October 14, 2010

Dian Hanson: To Boldly Go Where No Pornographer Has Gone Before, Part 2

by Cole Riley

The Catbird Seat

Over the course of her impressive career, Hanson has been in a unique position to observe the nuances and expressions of male versus female sexuality. Addressing the lessons learned from pornography about the similarities and differences between the sexes, Dian draws on a career of appealing to the libidos of both via erotic texts and images. “Men are the romantics, even if they combine sex and romance in a way that women often fail to understand,” she notes. “Most women think of romance as cuddling and long walks to the beach.
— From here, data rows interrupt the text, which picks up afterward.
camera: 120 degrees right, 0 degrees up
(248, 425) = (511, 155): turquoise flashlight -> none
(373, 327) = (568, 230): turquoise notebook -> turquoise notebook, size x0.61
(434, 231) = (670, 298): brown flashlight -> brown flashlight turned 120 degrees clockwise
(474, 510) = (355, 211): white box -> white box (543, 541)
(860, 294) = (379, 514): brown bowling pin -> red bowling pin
Men think of it as giving a woman the best orgasm of her life.”

Hanson theorizes that on average, males really do have higher sex drives than females because they have more testosterone, the hormone responsible for arousal in both sexes. “Men have a greater capacity for odd, non-procreative sexual fixations, like fetishes and transvestism than women,” she says.



In her experience, Hanson reports that how we relate to the erotic on an emotional and intellectual level really does fall along gender lines. “Women are genuinely aroused by the trappings of wealth and success as much or more than appearance,” she says, “while few men will accept a woman who doesn’t meet up their appearance [criteria]. Men generally respect nude models and porn actresses far more than women believe, and are fully capable of falling in love with them through repeated bouts of masturbating to their images, since sex and love are far more intimately tangled in the male mind than in the female.”
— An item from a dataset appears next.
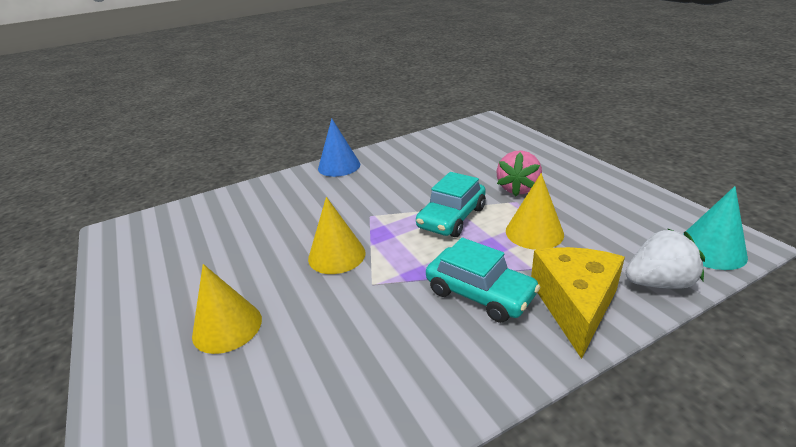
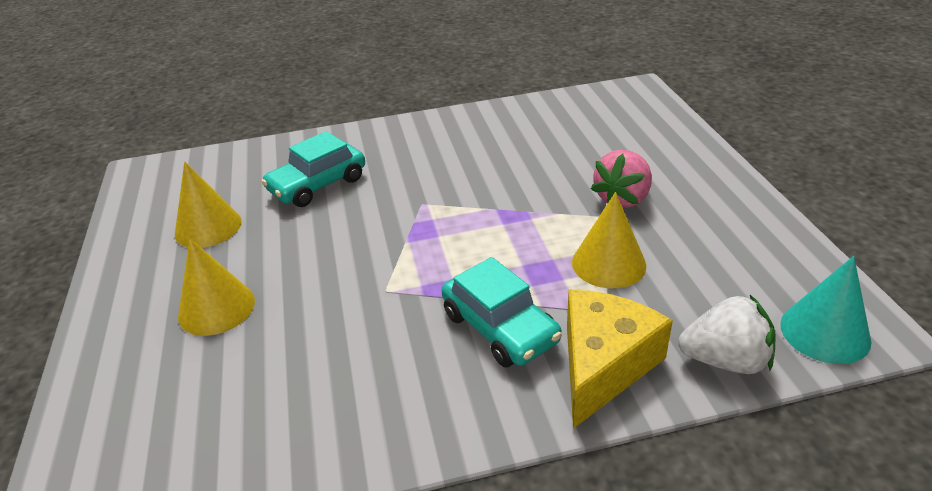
camera: 15 degrees right, 5 degrees up
(336, 255) = (362, 248): yellow cone -> yellow cone (208, 227)
(339, 166) = (415, 128): blue cone -> none
(452, 218) = (517, 225): turquoise car -> turquoise car (318, 185)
The old adage goes that men are visual and women are cerebral when it comes to sexual stimuli, but recent studies show that women viewing more porn than ever before. Rather than viewing this dichotomy as a contradiction, Hanson sees it more in terms of supply feeding demand. “Though the numbers of women who are wired to be visually responsive to sexual materials are lower than for men, there are still quite a few who respond visually in the same or near same way as men. With porn just a safe discrete mouse click away, these women now have the opportunity to explore and find just what they like.”


Unknown, from the Dian Hanson collection, The Big Butt Book (Taschen)
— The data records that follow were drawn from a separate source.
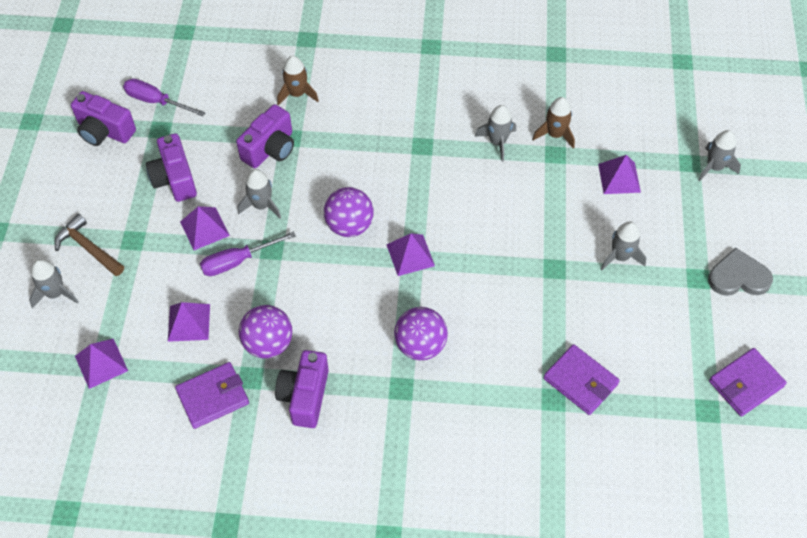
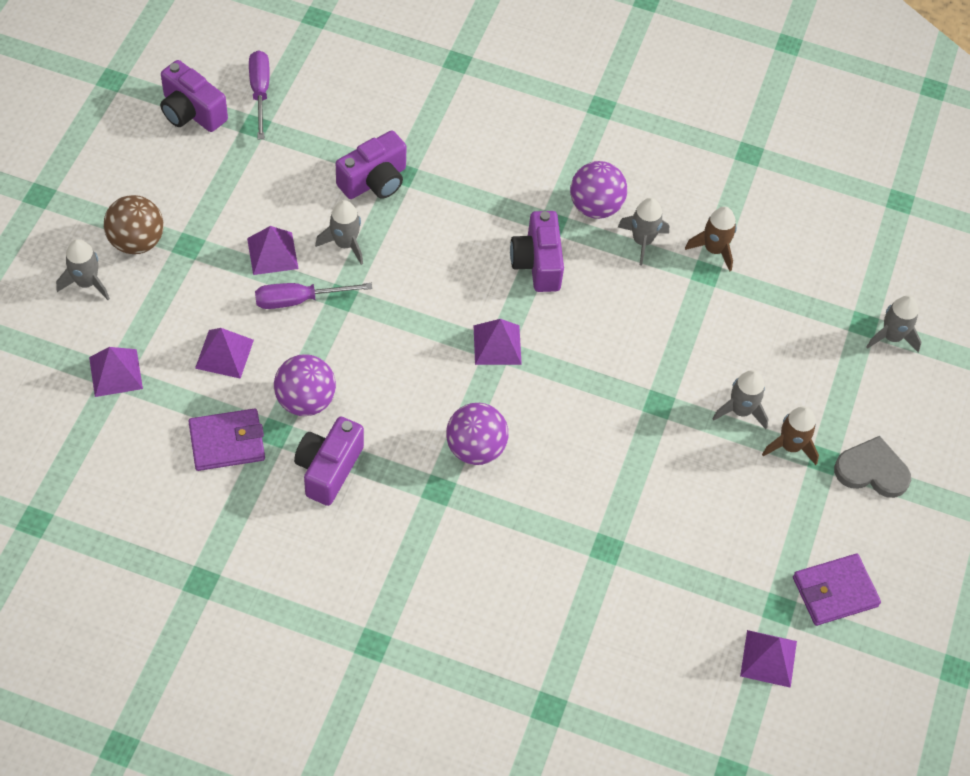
camera: 10 degrees right, 0 degrees up
(88, 248) = (137, 241): brown hammer -> brown ball
(156, 101) = (260, 92): purple screwdriver -> purple screwdriver turned 45 degrees clockwise
(174, 179) = (255, 188): purple camera -> purple camera (537, 263)
(297, 94) = (425, 124): brown rocket -> brown rocket (790, 446)
(349, 225) = (438, 293): purple ball -> purple ball (595, 207)
(580, 381) = (644, 537): purple wallet -> none
(619, 178) = (772, 320): purple pyramid -> purple pyramid (768, 658)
Through her work, Hanson has also had a front row seat for the evolution modern adult media, which she sums up with the term, “The pornification of America.” The current generation, she notes, was raised with porn as an accepted part of life. “Porn has taken a position above ground, where it is now a casual reference in art, literature, and daily commerce,” she says, but frets that this ubiquity has its drawbacks. “The biggest danger I see [with online smut] is that it’s putting many of my friends out of business, and devaluing what used to a precious and scarce commodity. There’s something to be said for having to work for your porn.”



Ultimately, though, sex is everywhere. Efforts to censor porn and deem sex as legally obscene have failed. “Porn has lost much of its stigma,” Hanson concludes, “so more people are piling in, wanting careers, cutting the slices of the pie even thinner—but porn cannot be stopped. It’s way too late.”